Lots of people have ideas about how to change Medicare's unpopular two-midnight rule for short patient stays. But based on the public comments the CMS solicited in May, there's no consensus on what a new policy should look like.
Experts mostly agree the two-midnight rule is unlikely to be scrapped, but it may take a new form with more flexibility. Ted Doolittle, who worked as deputy director of the CMS' fraud and abuse unit from 2011 to early 2014, said the agency has to find a happy medium from its current all-or-nothing payment approach. “Let's turn it to a ski slope instead of a cliff,” said Doolittle, who now works as an attorney for LeClairRyan.
The two-midnight rule was part of Medicare's fiscal 2014 inpatient rule. It attempts to define a medically necessary Medicare inpatient admission. It says when an admitting physician reasonably expects a patient will need a hospital stay that spans at least two midnights, the hospital is eligible for Part A reimbursement. But if a patient stays in a hospital for fewer than two nights, hospitals should list the encounter as observation and bill Medicare for the lower Part B payment, which also imposes higher cost-sharing on patients. Another issue is that patients under observation care are not eligible for Medicare-covered nursing and rehabilitation services, which require three nights as a hospital inpatient.

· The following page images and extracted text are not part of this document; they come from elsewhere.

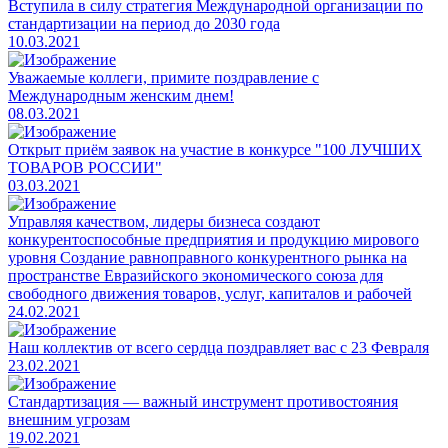
​Вступила в силу стратегия Международной организации по
стандартизации на период до 2030 года
10.03.2021
Уважаемые коллеги, примите поздравление с
Международным женским днем!
08.03.2021
Открыт приём заявок на участие в конкурсе "100 ЛУЧШИХ
ТОВАРОВ РОССИИ"
03.03.2021
Управляя качеством, лидеры бизнеса создают
конкурентоспособные предприятия и продукцию мирового
уровня Создание равноправного конкурентного рынка на
пространстве Евразийского экономического союза для
свободного движения товаров, услуг, капиталов и рабочей
24.02.2021
​Наш коллектив от всего сердца поздравляет вас с 23 Февраля
23.02.2021
Стандартизация — важный инструмент противостояния
внешним угрозам
19.02.2021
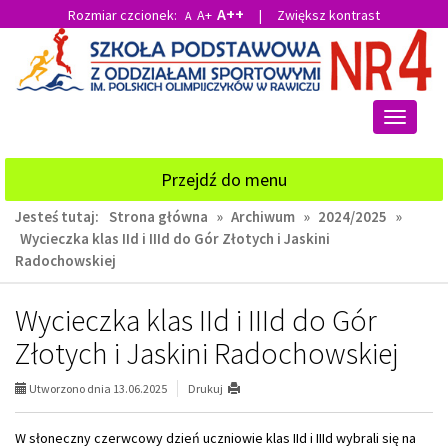
A++
Rozmiar czcionek:
A+
|
Zwiększ kontrast
A
Przejdź
Przejdź
do
do
głównej
wyszukiwarki
treści
Przełącz
nawigacj
Przejdź do menu
Jesteś tutaj:
Strona główna
»
Archiwum
»
2024/2025
»
Wycieczka klas IId i IIId do Gór Złotych i Jaskini
Radochowskiej
Wycieczka klas IId i IIId do Gór
Złotych i Jaskini Radochowskiej
Utworzono dnia 13.06.2025
Drukuj
W słoneczny czerwcowy dzień uczniowie klas IId i IIId wybrali się na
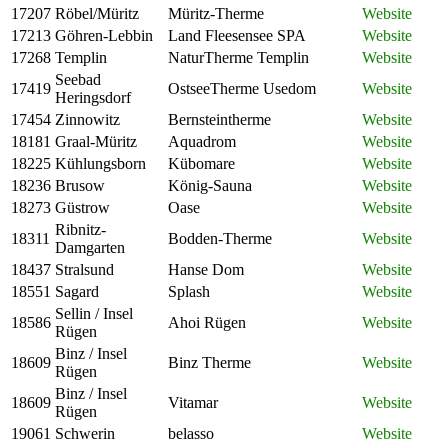
17207
Röbel/Müritz
Müritz-Therme
Website
17213
Göhren-Lebbin
Land Fleesensee SPA
Website
17268
Templin
NaturTherme Templin
Website
Seebad
17419
OstseeTherme Usedom
Website
Heringsdorf
17454
Zinnowitz
Bernsteintherme
Website
18181
Graal-Müritz
Aquadrom
Website
18225
Kühlungsborn
Kübomare
Website
18236
Brusow
König-Sauna
Website
18273
Güstrow
Oase
Website
Ribnitz-
18311
Bodden-Therme
Website
Damgarten
18437
Stralsund
Hanse Dom
Website
18551
Sagard
Splash
Website
Sellin / Insel
18586
Ahoi Rügen
Website
Rügen
Binz / Insel
18609
Binz Therme
Website
Rügen
Binz / Insel
18609
Vitamar
Website
Rügen
19061
Schwerin
belasso
Website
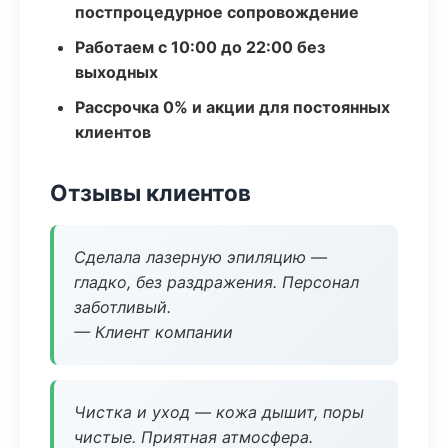
постпроцедурное сопровождение
Работаем с 10:00 до 22:00 без
выходных
Рассрочка 0% и акции для постоянных
клиентов
Отзывы клиентов
Сделала лазерную эпиляцию —
гладко, без раздражения. Персонал
заботливый.
— Клиент компании
Чистка и уход — кожа дышит, поры
чистые. Приятная атмосфера.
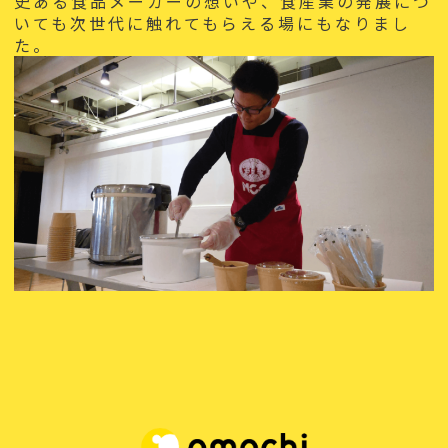
史ある食品メーカーの想いや、食産業の発展につ
いても次世代に触れてもらえる場にもなりまし
た。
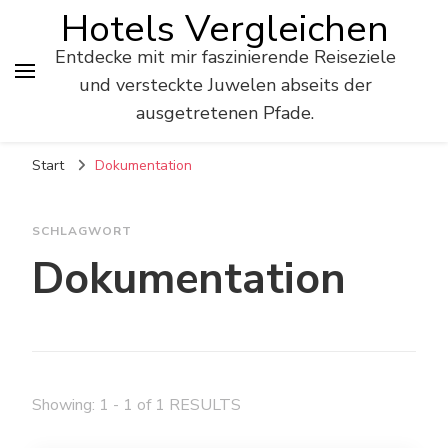
Hotels Vergleichen
Entdecke mit mir faszinierende Reiseziele
und versteckte Juwelen abseits der
ausgetretenen Pfade.
Start
Dokumentation
SCHLAGWORT
Dokumentation
Showing: 1 - 1 of 1 RESULTS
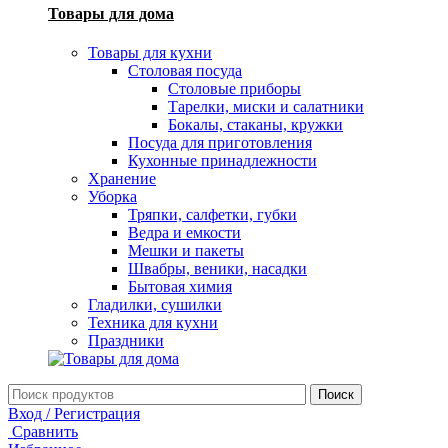
Товары для дома
Товары для кухни
Столовая посуда
Столовые приборы
Тарелки, миски и салатники
Бокалы, стаканы, кружки
Посуда для приготовления
Кухонные принадлежности
Хранение
Уборка
Тряпки, салфетки, губки
Ведра и емкости
Мешки и пакеты
Швабры, веники, насадки
Бытовая химия
Гладилки, сушилки
Техника для кухни
Праздники
Поиск
Вход / Регистрация
Сравнить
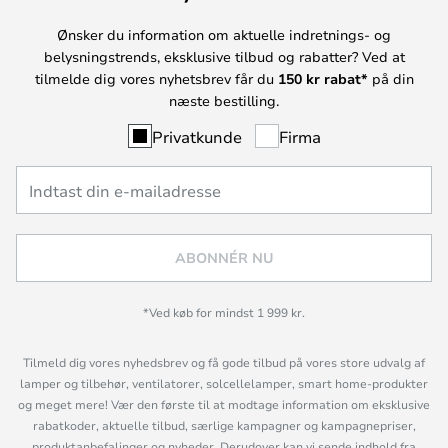
Ønsker du information om aktuelle indretnings- og
belysningstrends, eksklusive tilbud og rabatter? Ved at
tilmelde dig vores nyhetsbrev får du
150 kr rabat*
på din
næste bestilling.
Privatkunde
Firma
ABONNÉR NU
*Ved køb for mindst 1 999 kr.
Tilmeld dig vores nyhedsbrev og få gode tilbud på vores store udvalg af
lamper og tilbehør, ventilatorer, solcellelamper, smart home-produkter
og meget mere! Vær den første til at modtage information om eksklusive
rabatkoder, aktuelle tilbud, særlige kampagner og kampagnepriser,
produktanbefalinger og nyheder. Derudover kan vi sende indhold fra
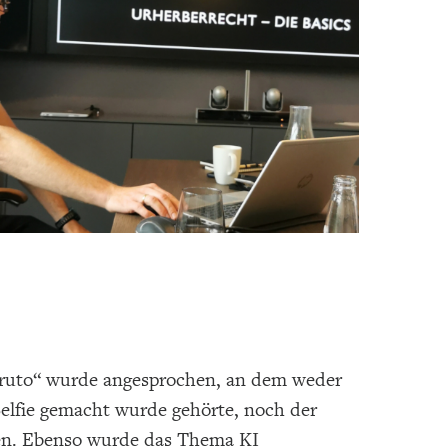
aruto“ wurde angesprochen, an dem weder
Selfie gemacht wurde gehörte, noch der
en. Ebenso wurde das Thema KI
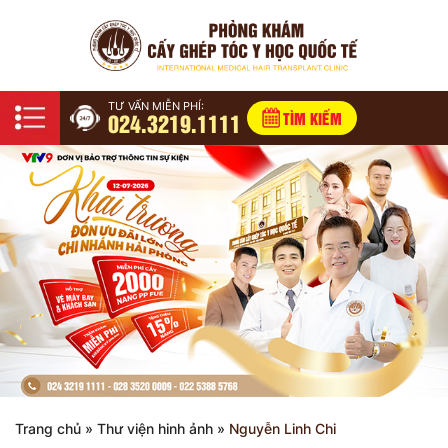
TƯ VẤN MIỄN PHÍ:
024.3219.1111
TÌM KIẾM
Trang chủ
»
Thư viện hinh ảnh
»
Nguyễn Linh Chi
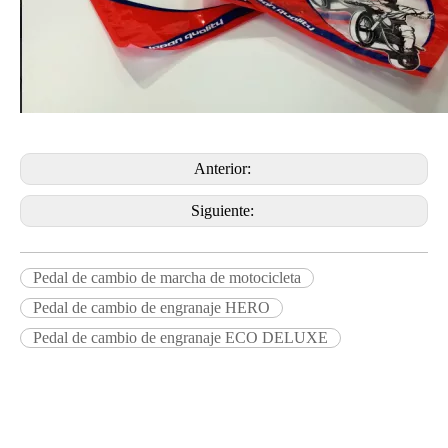
Anterior:
Siguiente:
Pedal de cambio de marcha de motocicleta
Pedal de cambio de engranaje HERO
Pedal de cambio de engranaje ECO DELUXE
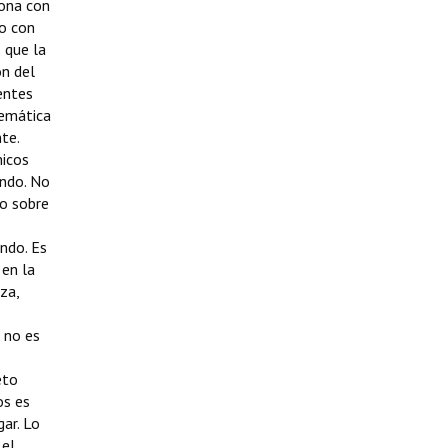
iona con
do con
 que la
ón del
entes
temática
te.
micos
ando. No
do sobre
endo. Es
 en la
za,
n no es
eto
os es
ar. Lo
 el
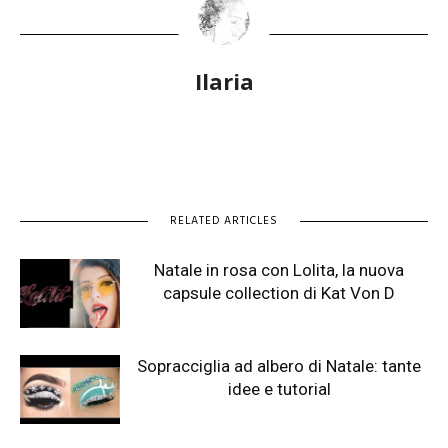
Ilaria
RELATED ARTICLES
Natale in rosa con Lolita, la nuova
capsule collection di Kat Von D
Sopracciglia ad albero di Natale: tante
idee e tutorial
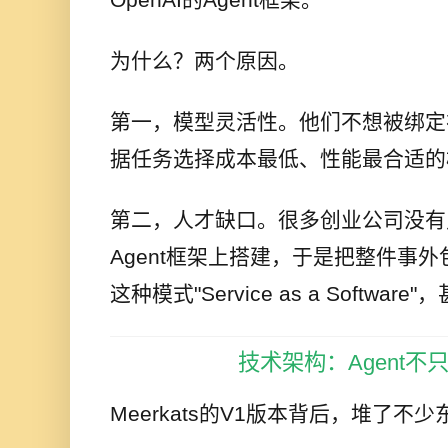
为什么？两个原因。
第一，模型灵活性。他们不想被绑定
据任务选择成本最低、性能最合适的
第二，人才缺口。很多创业公司没有
Agent框架上搭建，于是把整件事外包
这种模式"Service as a Softw
技术架构：Agent不只
Meerkats的V1版本背后，堆了不少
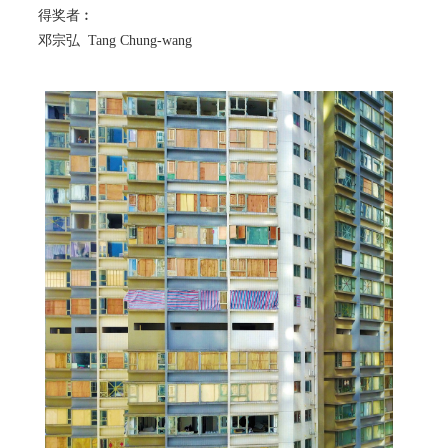
得奖者︰
邓宗弘 Tang Chung-wang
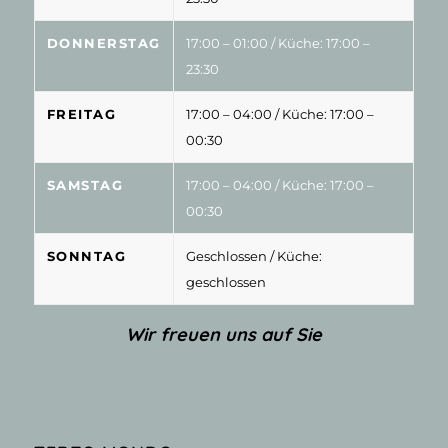
DONNERSTAG
17:00 – 01:00
/ Küche: 17:00 –
23:30
FREITAG
17:00 – 04:00
/ Küche: 17:00 –
00:30
SAMSTAG
17:00 – 04:00
/ Küche: 17:00 –
00:30
SONNTAG
Geschlossen
/ Küche:
geschlossen
Wir freuen uns auf Sie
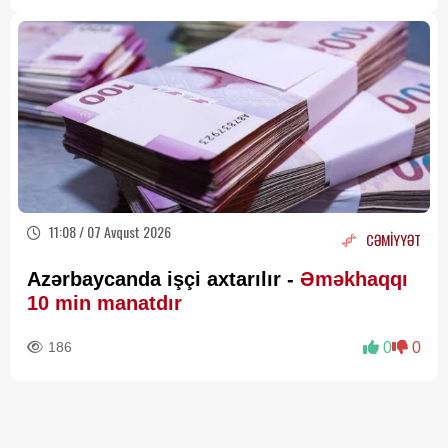
11:08 / 07 Avqust 2026
CƏMİYYƏT
Azərbaycanda işçi axtarılır -
Əməkhaqqı
10 min manatdır
186
0
0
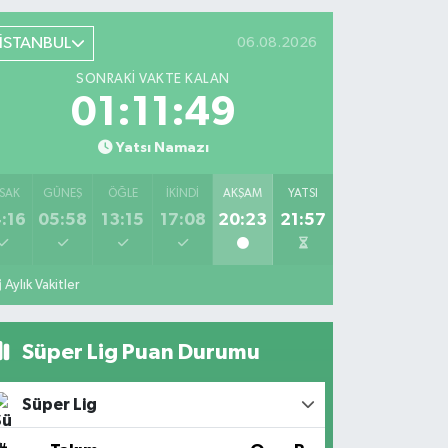
İSTANBUL
06.08.2026
SONRAKI VAKTE KALAN
01:11:49
Yatsı Namazı
SAK
GÜNEŞ
ÖĞLE
İKINDI
AKŞAM
YATSI
:16
05:58
13:15
17:08
20:23
21:57
Aylık Vakitler
Süper Lig Puan Durumu
Süper Lig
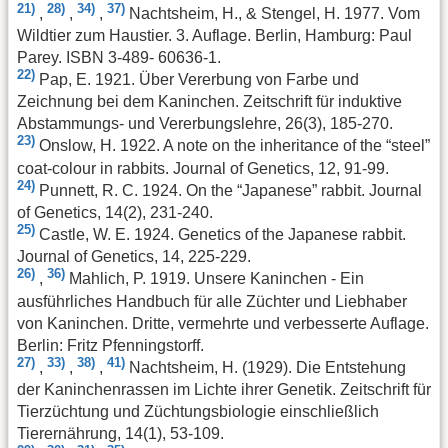
21)
28)
34)
37)
,
,
,
Nachtsheim, H., & Stengel, H. 1977. Vom
Wildtier zum Haustier. 3. Auflage. Berlin, Hamburg: Paul
Parey. ISBN 3-489- 60636-1.
22)
Pap, E. 1921. Über Vererbung von Farbe und
Zeichnung bei dem Kaninchen. Zeitschrift für induktive
Abstammungs- und Vererbungslehre, 26(3), 185-270.
23)
Onslow, H. 1922. A note on the inheritance of the “steel”
coat-colour in rabbits. Journal of Genetics, 12, 91-99.
24)
Punnett, R. C. 1924. On the “Japanese” rabbit. Journal
of Genetics, 14(2), 231-240.
25)
Castle, W. E. 1924. Genetics of the Japanese rabbit.
Journal of Genetics, 14, 225-229.
26)
36)
,
Mahlich, P. 1919. Unsere Kaninchen - Ein
ausführliches Handbuch für alle Züchter und Liebhaber
von Kaninchen. Dritte, vermehrte und verbesserte Auflage.
Berlin: Fritz Pfenningstorff.
27)
33)
38)
41)
,
,
,
Nachtsheim, H. (1929). Die Entstehung
der Kaninchenrassen im Lichte ihrer Genetik. Zeitschrift für
Tierzüchtung und Züchtungsbiologie einschließlich
Tierernährung, 14(1), 53-109.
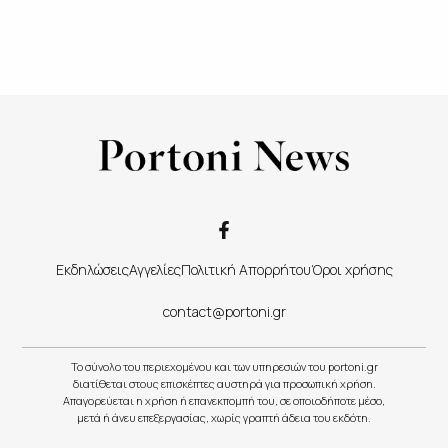
Εκδηλώσεις
Αγγελίες
Πολιτική Απορρήτου
Όροι χρήσης
contact@portoni.gr
Το σύνολο του περιεχομένου και των υπηρεσιών του portoni.gr
διατίθεται στους επισκέπτες αυστηρά για προσωπική χρήση.
Απαγορεύεται η χρήση ή επανεκπομπή του, σε οποιοδήποτε μέσο,
μετά ή άνευ επεξεργασίας, χωρίς γραπτή άδεια του εκδότη.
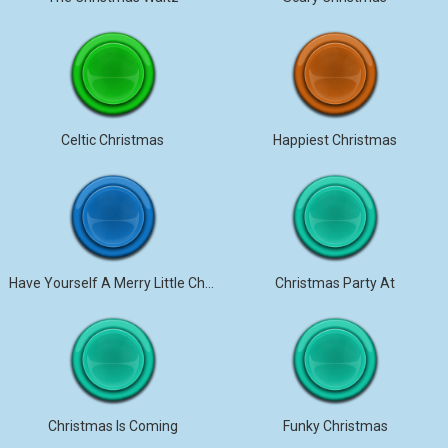
Celtic Christmas
Happiest Christmas
Have Yourself A Merry Little Christmas
Christmas Party At
Christmas Is Coming
Funky Christmas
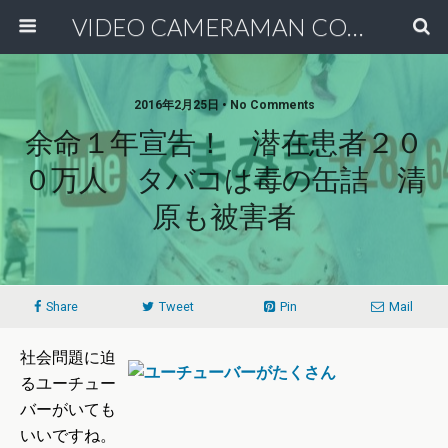
VIDEO CAMERAMAN COMMUNITY
2016年2月25日 • No Comments
余命１年宣告！ 潜在患者２０
０万人 タバコは毒の缶詰 清
原も被害者
Share
Tweet
Pin
Mail
社会問題に迫
るユーチュー
バーがいても
いいですね。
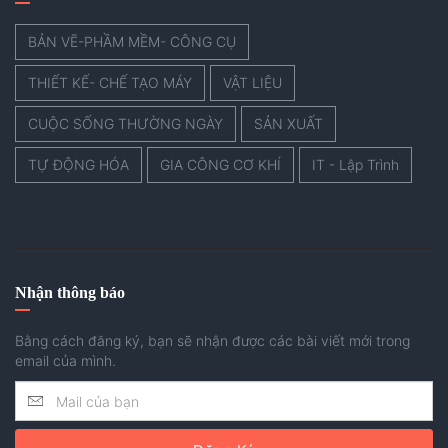
BẢN VẼ-PHẦM MỀM- CÔNG CỤ
THIẾT KẾ- CHẾ TẠO MÁY
VẬT LIỆU
CUỘC SỐNG THƯỜNG NGÀY
SẢN XUẤT
TỰ ĐỘNG HÓA
GIA CÔNG CƠ KHÍ
IT - Lập Trình
Nhận thông báo
Bằng cách đăng ký, bạn sẽ nhận được các bài viết mới trong
email của mình.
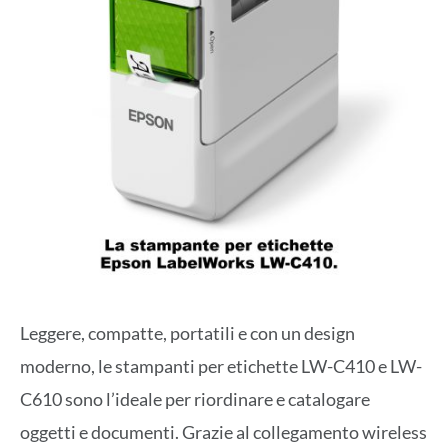
Leggere, compatte, portatili e con un design
moderno, le stampanti per etichette LW-C410 e LW-
C610 sono l’ideale per riordinare e catalogare
oggetti e documenti. Grazie al collegamento wireless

In light of the rule's unpopularity, the CMS asked for public comment on how to improve payments for short stays, but there was no consensus on a new policy, CMS spokesman Alper Ozinal said.
One proposed solution involves removing the criteria that patients spend two consecutive midnights in the hospital. The Medicare Payment Advisory Commission said that requirement creates a “timing inequity, whereby cases are paid differently depending upon whether they were admitted just before or just after midnight.”
Instead, observers say the CMS could establish a sliding payment scale that prioritizes specific hours of care and services provided. For example, if a patient is admitted and stays in the hospital for 32 hours, the hospital could break down what services were provided in four eight-hour periods. If the most expensive care was delivered in the first 16 hours, Medicare could pay hospitals inpatient rates for that timeframe and lower rates for the latter half of the stay.